Researchers, together with international renewable energy companies, under the leadership of Professor Craig Buckley from Curtin University (USA) followed a very different approach to generate electricity for use during the night. They developed an innovative thermal battery as part of a Concentrated Solar Power (CSP) system, which are being developed by their commercial partner United Sun Systems. This system requires a battery to store and release energy to ensure continuous solar power generation.

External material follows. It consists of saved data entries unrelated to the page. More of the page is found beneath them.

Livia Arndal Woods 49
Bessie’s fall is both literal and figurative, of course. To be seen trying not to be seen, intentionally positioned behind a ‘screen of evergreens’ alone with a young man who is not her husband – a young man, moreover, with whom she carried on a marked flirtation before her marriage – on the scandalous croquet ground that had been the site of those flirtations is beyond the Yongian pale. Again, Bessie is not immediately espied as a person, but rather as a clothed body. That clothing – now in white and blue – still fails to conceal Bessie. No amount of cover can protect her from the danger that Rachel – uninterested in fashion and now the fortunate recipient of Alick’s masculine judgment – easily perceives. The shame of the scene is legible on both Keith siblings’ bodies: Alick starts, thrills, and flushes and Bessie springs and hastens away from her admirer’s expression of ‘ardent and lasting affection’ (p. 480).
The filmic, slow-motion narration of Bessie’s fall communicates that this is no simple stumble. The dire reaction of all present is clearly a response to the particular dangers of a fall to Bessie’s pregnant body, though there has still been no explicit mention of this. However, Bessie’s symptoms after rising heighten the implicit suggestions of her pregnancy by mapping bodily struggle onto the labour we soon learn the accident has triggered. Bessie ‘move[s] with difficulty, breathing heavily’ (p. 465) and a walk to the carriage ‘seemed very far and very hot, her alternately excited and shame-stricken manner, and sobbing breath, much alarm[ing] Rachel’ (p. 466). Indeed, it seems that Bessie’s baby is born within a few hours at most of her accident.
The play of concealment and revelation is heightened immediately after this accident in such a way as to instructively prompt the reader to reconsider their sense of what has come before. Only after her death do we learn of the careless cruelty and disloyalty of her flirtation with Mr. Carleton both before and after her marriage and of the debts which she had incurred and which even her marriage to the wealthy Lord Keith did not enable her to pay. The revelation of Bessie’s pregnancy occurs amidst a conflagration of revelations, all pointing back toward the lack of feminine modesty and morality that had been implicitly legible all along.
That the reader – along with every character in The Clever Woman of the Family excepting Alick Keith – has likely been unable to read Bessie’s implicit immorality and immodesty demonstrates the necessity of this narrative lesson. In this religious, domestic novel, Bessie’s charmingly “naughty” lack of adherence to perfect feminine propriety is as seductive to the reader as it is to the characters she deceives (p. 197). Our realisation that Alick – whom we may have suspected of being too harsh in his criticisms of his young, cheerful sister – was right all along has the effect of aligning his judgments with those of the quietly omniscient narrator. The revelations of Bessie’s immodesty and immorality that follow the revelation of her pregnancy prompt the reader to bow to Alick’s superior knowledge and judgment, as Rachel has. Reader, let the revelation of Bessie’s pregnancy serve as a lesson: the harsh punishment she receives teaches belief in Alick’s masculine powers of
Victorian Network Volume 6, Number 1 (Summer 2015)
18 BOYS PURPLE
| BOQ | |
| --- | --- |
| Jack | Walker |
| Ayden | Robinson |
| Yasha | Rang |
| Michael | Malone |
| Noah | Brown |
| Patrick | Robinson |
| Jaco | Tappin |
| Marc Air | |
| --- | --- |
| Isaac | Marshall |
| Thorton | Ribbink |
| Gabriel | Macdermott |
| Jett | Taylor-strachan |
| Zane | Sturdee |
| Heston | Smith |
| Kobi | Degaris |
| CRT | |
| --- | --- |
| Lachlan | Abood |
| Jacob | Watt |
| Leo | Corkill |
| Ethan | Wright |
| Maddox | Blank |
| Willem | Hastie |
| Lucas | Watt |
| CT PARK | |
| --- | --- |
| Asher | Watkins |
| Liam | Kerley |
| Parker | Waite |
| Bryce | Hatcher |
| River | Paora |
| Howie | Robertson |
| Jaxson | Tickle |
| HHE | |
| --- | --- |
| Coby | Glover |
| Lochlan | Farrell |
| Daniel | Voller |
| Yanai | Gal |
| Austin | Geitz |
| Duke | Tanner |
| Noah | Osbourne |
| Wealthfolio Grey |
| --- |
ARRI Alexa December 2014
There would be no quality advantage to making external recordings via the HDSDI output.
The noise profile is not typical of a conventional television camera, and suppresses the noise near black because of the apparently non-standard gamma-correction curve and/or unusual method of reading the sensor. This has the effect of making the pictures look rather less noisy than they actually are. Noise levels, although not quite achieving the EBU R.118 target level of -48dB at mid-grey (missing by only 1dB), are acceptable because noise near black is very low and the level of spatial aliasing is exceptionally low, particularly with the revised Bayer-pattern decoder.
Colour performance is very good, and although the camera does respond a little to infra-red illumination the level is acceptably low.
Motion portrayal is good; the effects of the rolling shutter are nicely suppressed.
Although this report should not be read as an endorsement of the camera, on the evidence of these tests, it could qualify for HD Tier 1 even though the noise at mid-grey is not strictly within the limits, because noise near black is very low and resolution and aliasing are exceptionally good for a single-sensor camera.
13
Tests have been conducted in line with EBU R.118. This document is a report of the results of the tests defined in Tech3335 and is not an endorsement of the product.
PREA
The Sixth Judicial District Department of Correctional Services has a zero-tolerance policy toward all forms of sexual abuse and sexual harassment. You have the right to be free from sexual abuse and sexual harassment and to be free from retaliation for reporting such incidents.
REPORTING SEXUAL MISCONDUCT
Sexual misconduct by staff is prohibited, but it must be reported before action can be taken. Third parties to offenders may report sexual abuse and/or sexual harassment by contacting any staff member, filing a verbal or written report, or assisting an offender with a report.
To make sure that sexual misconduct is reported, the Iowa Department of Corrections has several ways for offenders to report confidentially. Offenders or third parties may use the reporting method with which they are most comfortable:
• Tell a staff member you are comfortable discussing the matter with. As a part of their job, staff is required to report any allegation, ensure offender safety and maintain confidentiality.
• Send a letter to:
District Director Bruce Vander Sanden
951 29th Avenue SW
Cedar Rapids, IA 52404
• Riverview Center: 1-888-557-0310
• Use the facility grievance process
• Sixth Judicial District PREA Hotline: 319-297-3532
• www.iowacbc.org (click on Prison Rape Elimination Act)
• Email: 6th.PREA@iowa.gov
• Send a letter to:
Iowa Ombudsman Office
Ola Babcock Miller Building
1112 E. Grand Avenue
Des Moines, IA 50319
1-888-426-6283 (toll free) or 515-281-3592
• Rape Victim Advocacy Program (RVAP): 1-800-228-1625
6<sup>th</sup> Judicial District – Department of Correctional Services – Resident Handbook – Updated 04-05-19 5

For many years storage has been a major drawback of renewable energy systems. Current battery systems are not only expensive, but even the most high-tech ones are quite inefficient and has a relatively short shelf life depending on how they are used and drained. 

But a new prototype thermal battery, developed by Professor Buckley from Curtin University, can store and release solar energy whenever it is needed. The principle of the process is not complex and involves that the battery uses high-temperature metal hydride or metal carbonate as the heat storage medium and a low temperature gas storage container for storing the hydrogen or carbon dioxide. 

During the absence of sunlight in the night, or times of heavy cloud cover, hydrogen or carbon dioxide is released from the gas storage tank. The higher temperature metal absorbs the gases to form metal hydride/metal carbonate, which generates significant heat. The heat is then used to generate electricity during the day and night when solar power is not available.

While a normal battery stores electrical energy that can be used to provide electricity when the sun is not shining, the thermal battery stores heat from the concentrated solar thermal, which then can be used during the night or cloudy days to run a turbine to produce electricity.

The Curtin research team plans to integrate the thermal battery with its thermochemical energy storage into a dish-Stirling system that can provide up to 46 kW of electricity. Depending on the power requirements of a particular enterprise or housing development, an array of dishes could be erected to deliver a much higher kilowatt output.

According to Professor Moran, the Deputy Vice-Chancellor Research from Curtin University, this cost-effective thermal battery will “revolutionise the landscape of renewable energy production” and would be a worthy and sustainable competitor to fossil fuels.

Professor Jeffrey Grossman and his research team from the Massachusetts Institute of Technology (better known as MIT) have spent many years to develop alternative storage solutions for solar energy. According to them the best technology to harness sunlight energy, appears to be Solar Thermal Fuels (STFs). Their latest technology is an improvement of a previous design entailing solar power to be stored as a liquid substance. They are also working on a solid state STF application that could be implemented in the windows of buildings, car windshields, car tops, and other surfaces constantly exposed to sunlight.

In the past number of years the photovoltaic industry has experienced remarkable growth, but to be a truly sustainable energy source 24 hours a day, it will have to solve the problem of providing electricity during night-time and cloudy days. Current solar batteries are a storage option, but are not really economically viable as a mainstream solution.

We can only hope that the thermal systems described above will come to fruition and that innovative research would continue. For the sake of our planet and the increasingly noticeable global warming we urgently need an alternative method to store solar energy for use during the night. The solution will have to provide sustainable energy that could rival fossil fuels as a viable source of energy for households and commercial enterprises, as well as large electricity users such as heavy industries and the mines.